Vector deltas and moving in unknown areas

Question

I was in need of a little math help that I can't seem to find the answer to, any links to documentation would be greatly appreciated.

Heres my situation, I have no idea where I am in this maze, but I need to move around and find my way back to the start. I was thinking of implementing a waypoint list of places i've been offset from my start at 0,0. This is a 2D cartesian plane.

I've been given 2 properties, my translation speed from 0-1 and my rotation speed from -1 to 1. -1 is very left and +1 is very right. These are speed and not angles so thats where my problem lies. If I'm given 0 as a translation speed and 0.2 I will continually turn to my right at a slow speed.

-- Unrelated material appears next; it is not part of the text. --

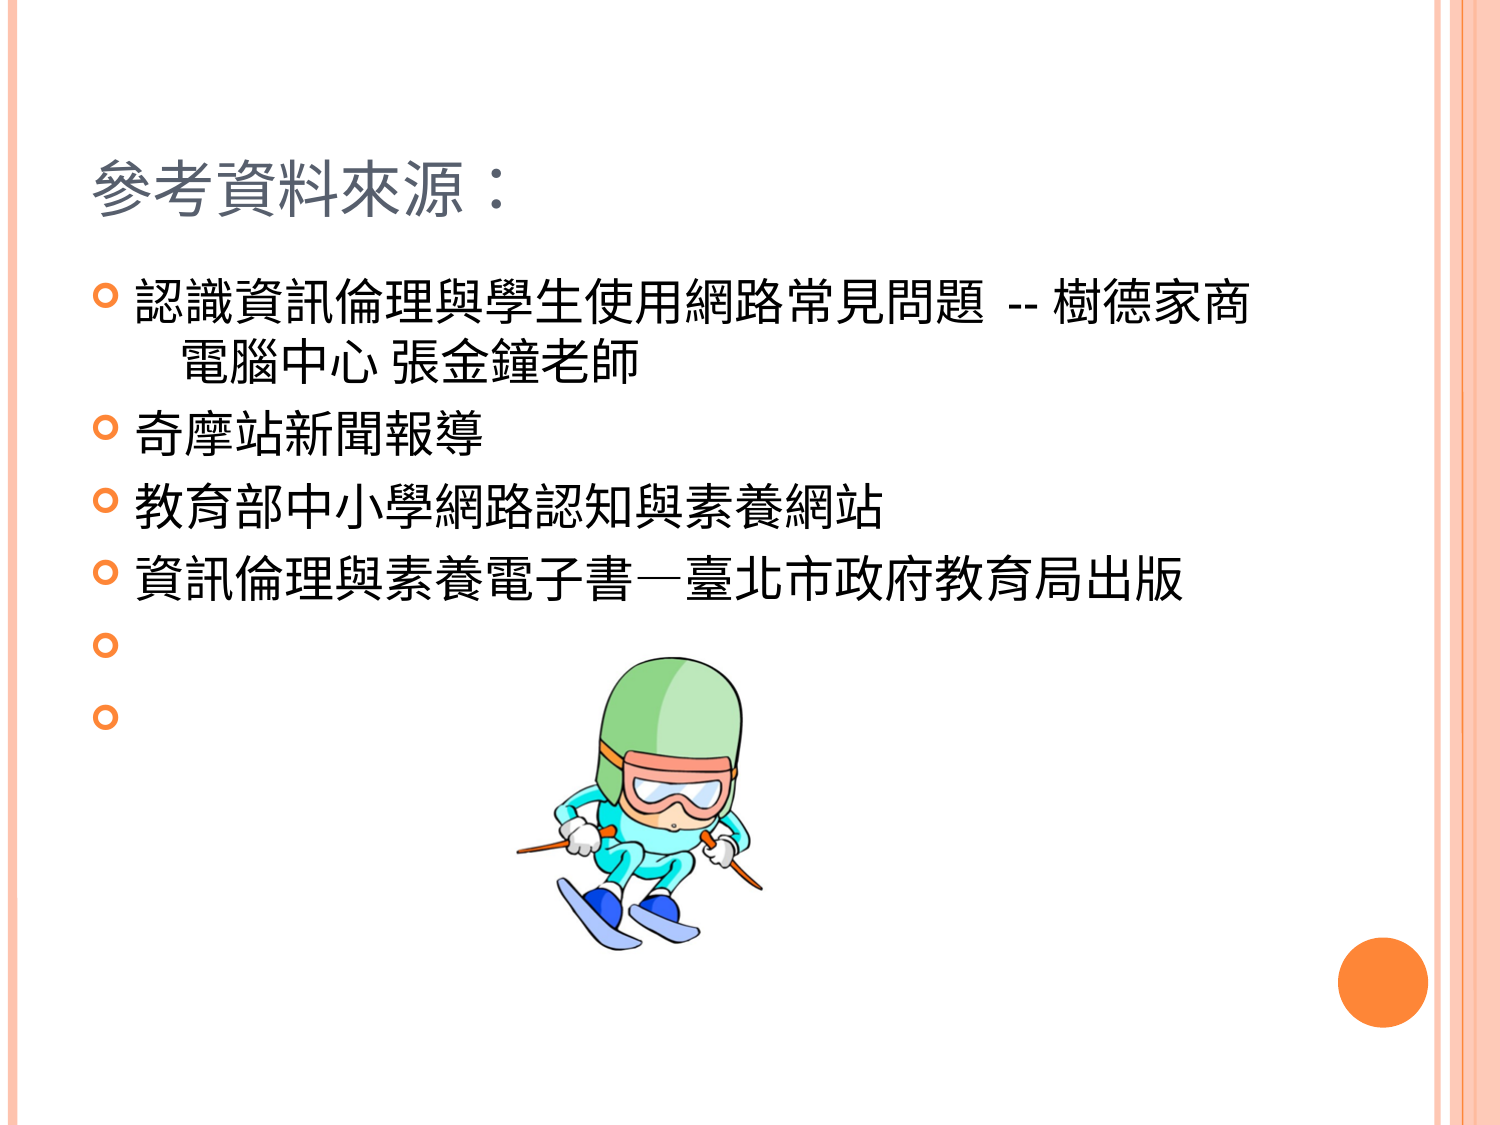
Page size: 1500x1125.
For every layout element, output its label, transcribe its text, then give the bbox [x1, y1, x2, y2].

title 參考資料來源： [75, 45, 1300, 233]
list 認識資訊倫理與學生使用網路常見問題 --樹德家商電腦中心 張金鐘老師 奇摩站新聞報導 教育部中小學網路認知與素養網站 資訊倫理與素養電子書—臺北市政府教育局出版 [75, 262, 1300, 1062]
picture [466, 645, 798, 976]
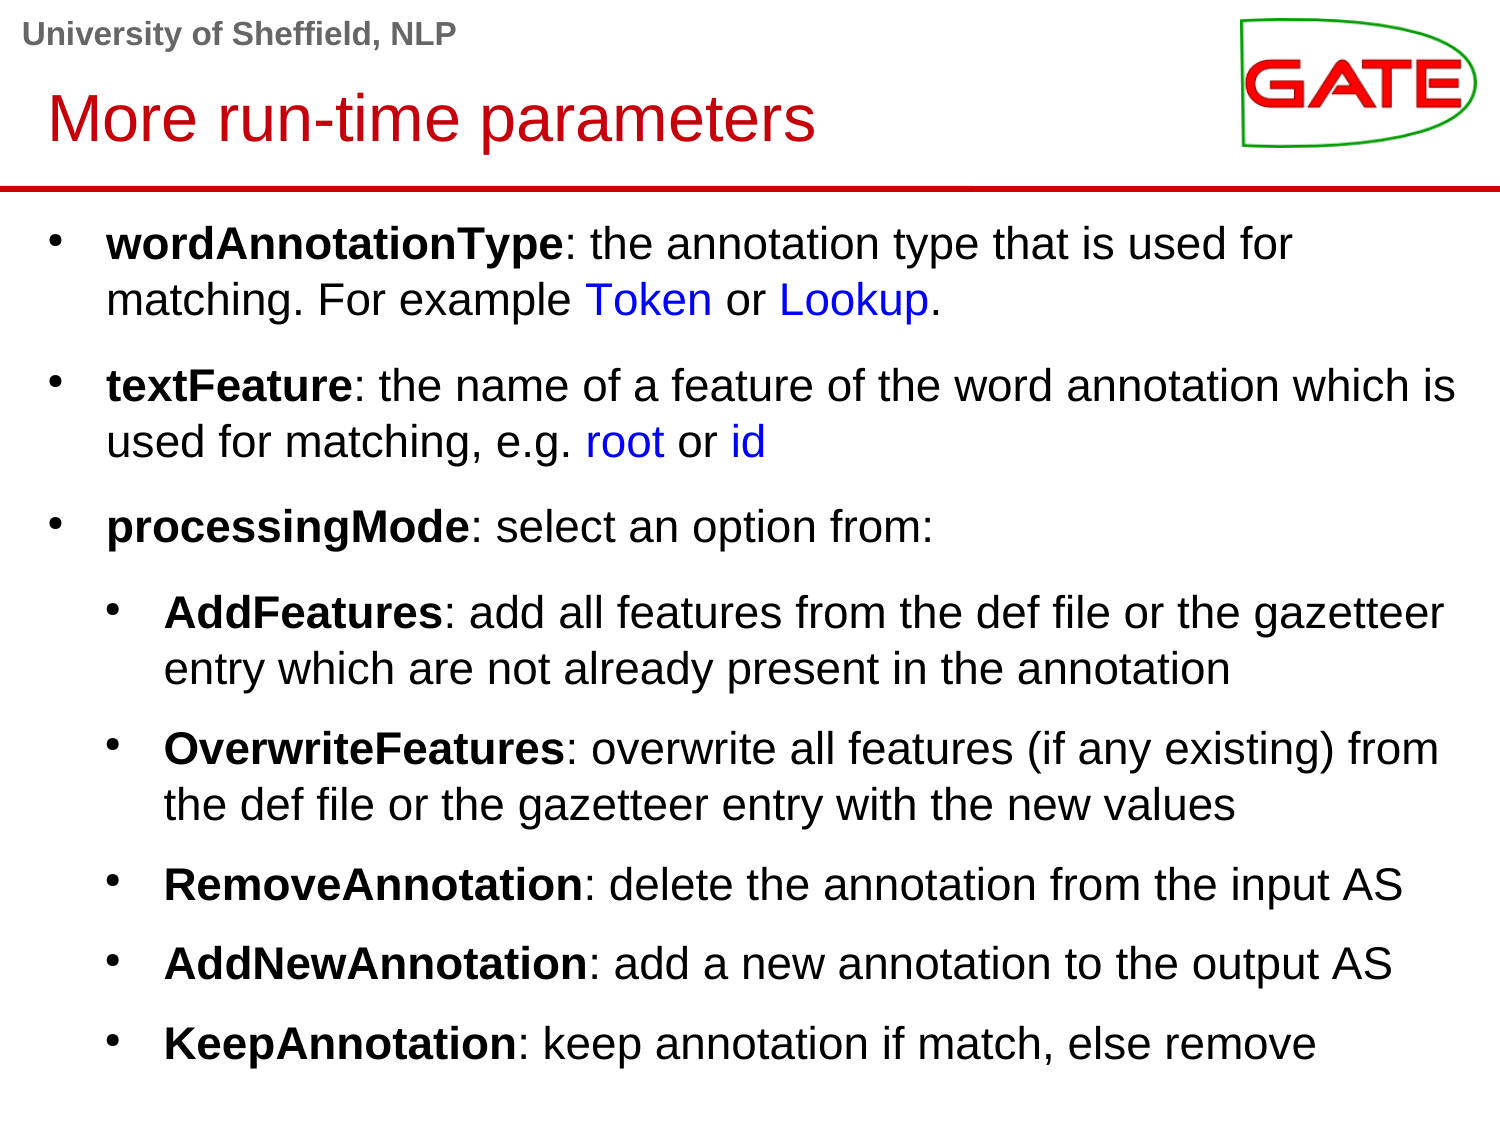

How do I figure out the offsets given these 2 variables? I can store it every time I take a 'step'.

I just need to figure out the offsets in x and y terms given the translations and rotation speeds. And the rotation to get to those points.

Any help is appreciated.

Answer 1

Your question is unclear on a couple of points, so I have to make some assumptions:

1. During each time interval, translation speed and rotational velocity are constant.
2. You know the values of these variables in every time interval (and you know rotational velocity in usable units, like radians per second, not just "very left").
3. You know initial heading.
4. You can maintain enough precision that roundoff error is not a problem.

Given that, there is an exact solution. First the easy part:

delta_angle = omega * delta_t

Where omega is the angular velocity. The distance traveled (maybe along a curve) is

dist = speed * delta_t

and the radius of the curve is

radius = dist / delta_angle

(This gets huge when angular velocity is near zero-- we'll deal with that in a moment.) If angle (at the beginning of the interval) is zero, defined as pointing in the +x direction, then the translation in the interval is easy, and we'll call it deta_x_0 and delta_y_0:

delta_x_0 = radius * sin(delta_angle)
delta_y_0 = radius * (1 - cos(delta_angle))

Since we want to be able to deal with very small delta_angle and very large radius, we'll expand sin and cos, and use this only when angular velocity is close to zero:

dx0 = r * sin(da)     = (dist/da) * [ da - da^3/3! + da^5/5! - ...]
                     =  dist     * [  1 - da^2/3! + da^4/5! - ...]

dy0 = r * (1-cos(da)) = (dist/da) * [ da^2/2! - da^4/4! + da^6/6! - ...]
                     =  dist     * [   da/2! - da^3/4! + da^5/6! - ...]

But angle generally isn't equal to zero, so we have to rotate these displacements:

dx = cos(angle) * dx0 - sin(angle) * dy0
dy = sin(angle) * dx0 - cos(angle) * dy0

Answer 2

You could do it in two stages. First work out the change of direction to get a new direction vector and then secondly work out the new position using this new direction. Something like

angle = angle + omega * delta_t;

const double d_x = cos( angle );
const double d_y = sin( angle );

x = x + d_x * delta_t * v;
y = y + d_y * delta_t * v;

where you store your current angle out at each step. ( d_x, d_y ) is the current direction vector and omega is the rotation speed that you have. delta_t is obviously your timestep and v is your speed.

This may be too naive to split it up into two distinct stages. I'm not sure I haven't really thought it through too much and haven't tested it but if it works let me know!